I don’t know where to even start describing Dan’s room. Even though the room is big and has lots of light from the two windows, there’s a dank, musty smell in here, probably from the piles of dirty clothes and smelly shoes festooning every surface, as if Dan got undressed by spinning very fast so his clothes got fired off his body in all directions. Maps are pinned all over the walls in the spaces between shelving units: London, New York, Amsterdam, Paris, Tokyo. Dan clearly had dreams of traveling the world, getting out of rural Scotland. There are stacks of CDs, tottering in precarious hand-built towers, and video games ditto, with a game box in the corner next to the old TV. Various guitars, mostly dusty, lean against the walls, with old hats propped on their heads. It should look cool, but actually I think it’s a bit pretentious, as if Dan has copied something he saw in a magazine. It feels self-conscious. I’m embarrassed for him.

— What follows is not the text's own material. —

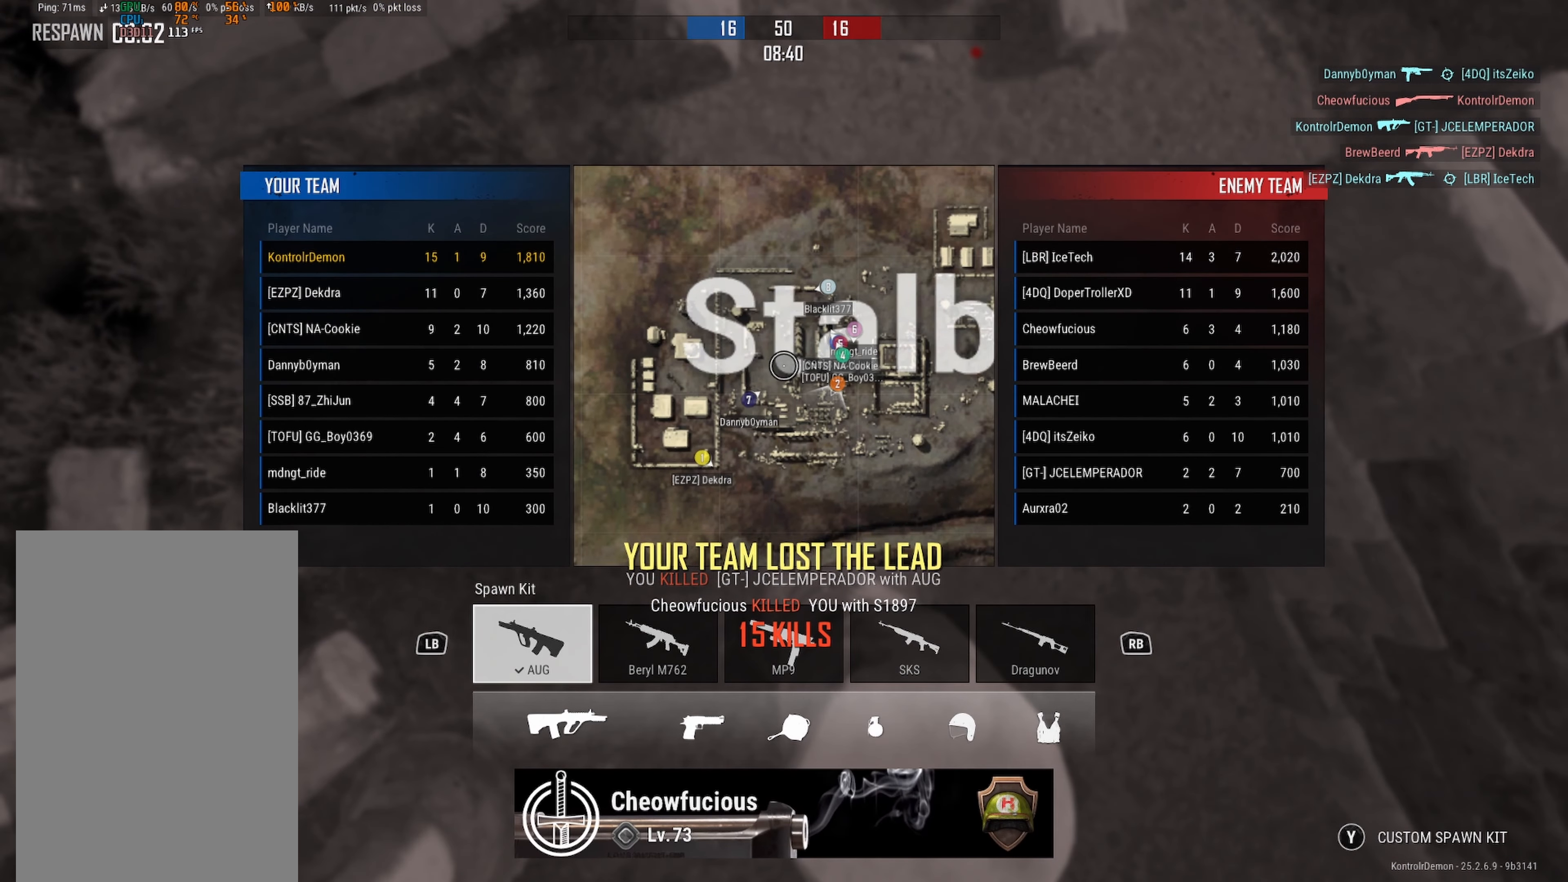
{"buttons": [], "left_stick": "center", "right_stick": "center", "events": []}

There’s a corkboard on the far wall, above the desk. I pick my way toward it, nearly turning my foot on something that slides away from me, lurking beneath a pile of old jeans. The board is pinned with articles, film tickets, stubs of tickets to band gigs: Powderfinger, African Soul Rebels, Placebo, Papa Roach, and one called the Translucent Frogs of Quuup. Blimey. On the wall beside the corkboard are posters, ripped and faded: Spider-Man, a scary one for the next Batman film. There’s a European Rail timetable on the pile of stuff on the desk. It’s very thumbed about and greasy with use. I look at some of the books—lots and lots of Calvin and Hobbes comic books, arty books on graffiti. They’re all pretty bashed about too. I don’t think Dan took care of anything he owned.

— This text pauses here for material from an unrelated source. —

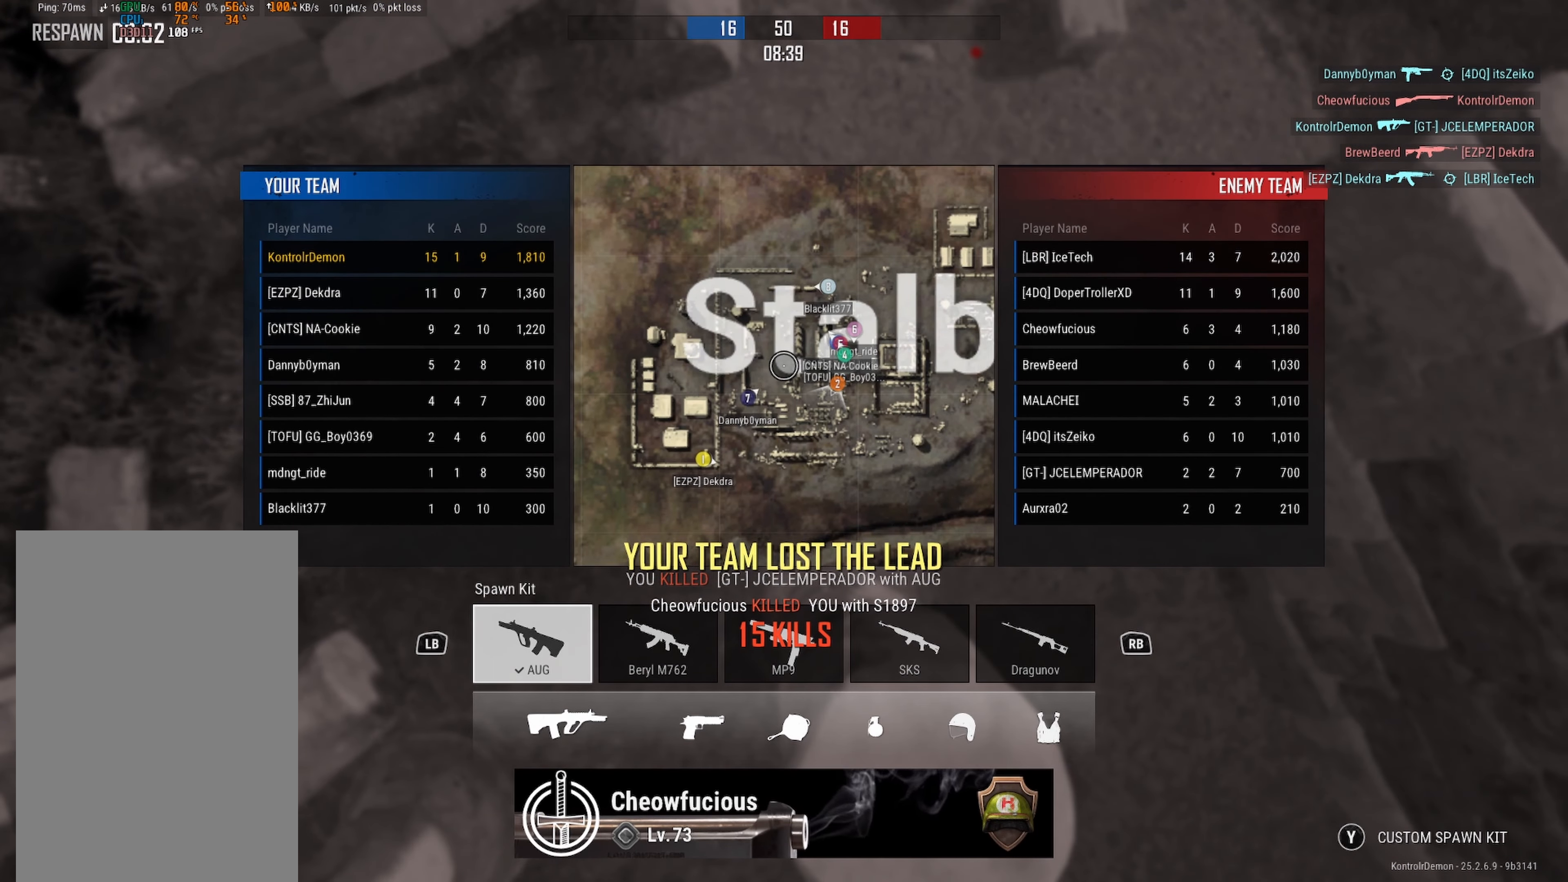
{"buttons": [], "left_stick": "center", "right_stick": "center", "events": []}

On top of a pile of comic books, I see a mobile-phone charm and pick it up. It’s a miniature TARDIS from Doctor Who, the TV program, a little blue police box in a transparent plastic shell. It’s just the kind of thing I’m looking for: something small that Dan loaned me that I want to give back, my extra cover story for coming to Castle Airlie. Even if someone’s been in Dan’s room since he died, there’s so much clutter here that there’s no way they’ll remember having seen this charm on his desk. I slide it into my pocket.

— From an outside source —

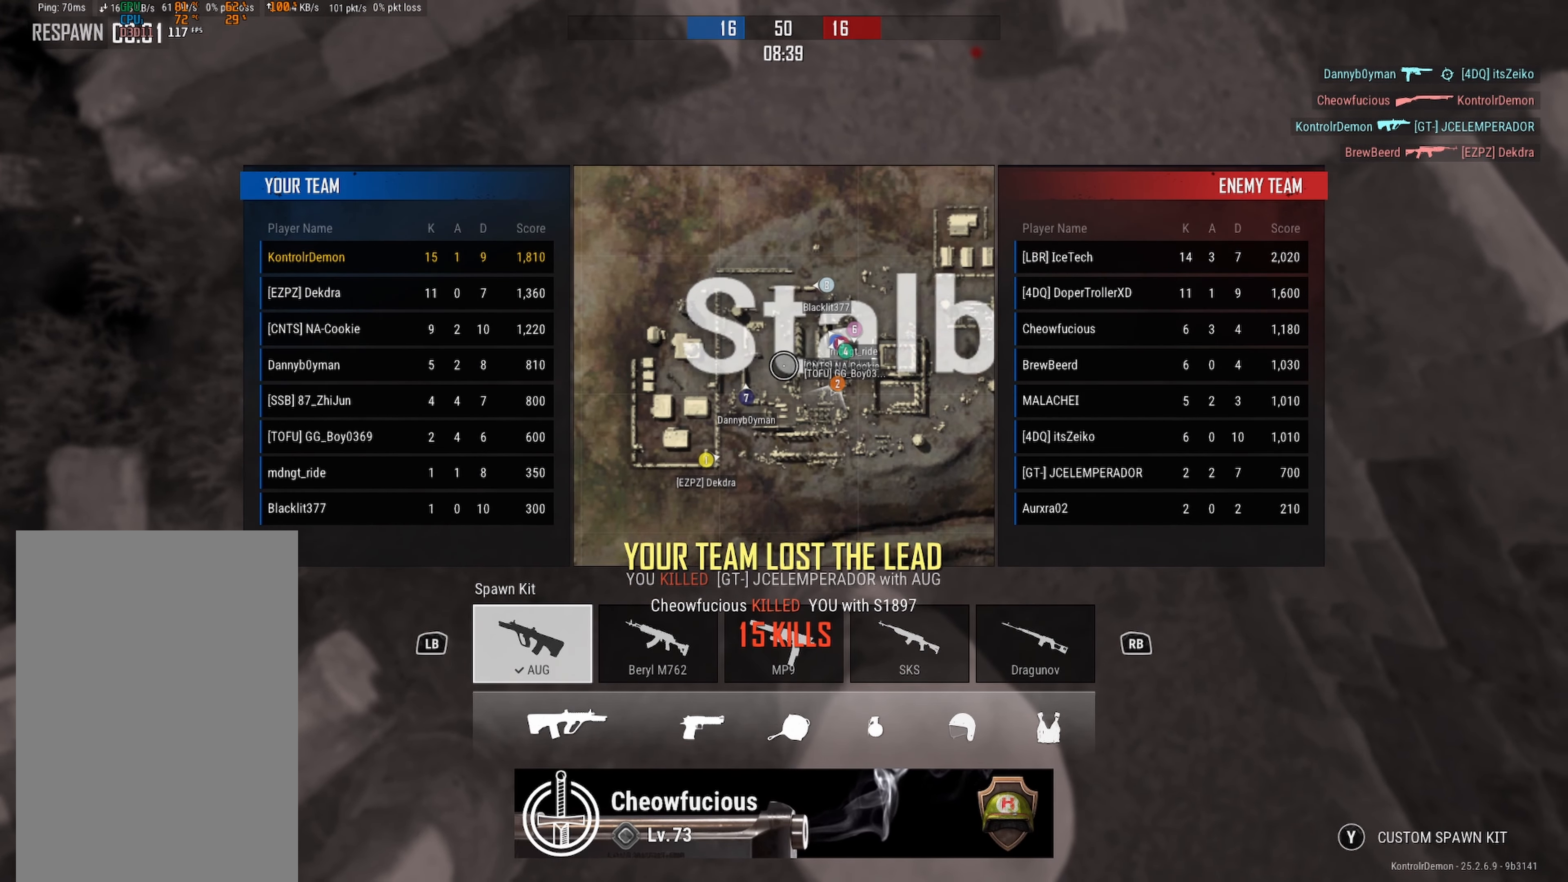
{"buttons": [], "left_stick": "center", "right_stick": "center", "events": []}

Then I notice something else on top of the pile of books: a library ID card, laminated, with a photo of Dan on it. I pick it up and look at the photo. Dan’s hair flops over his forehead in that way that always made me flush, and just seeing this image provokes the same physical reaction in me now. I run my finger over the card, reading what’s stamped on it: Dan’s name, his London address, his date of birth.
It’s in October. This month. I pull my phone out of my jeans pocket and check the date on the calendar: no, I haven’t made a mistake. Dan’s birthday is next Tuesday, the nineteenth.
Which means it’s Callum’s birthday too. Their eighteenth birthday, probably the most important, most exciting birthday anyone ever has. And Callum will be celebrating it alone, for the first time in his life.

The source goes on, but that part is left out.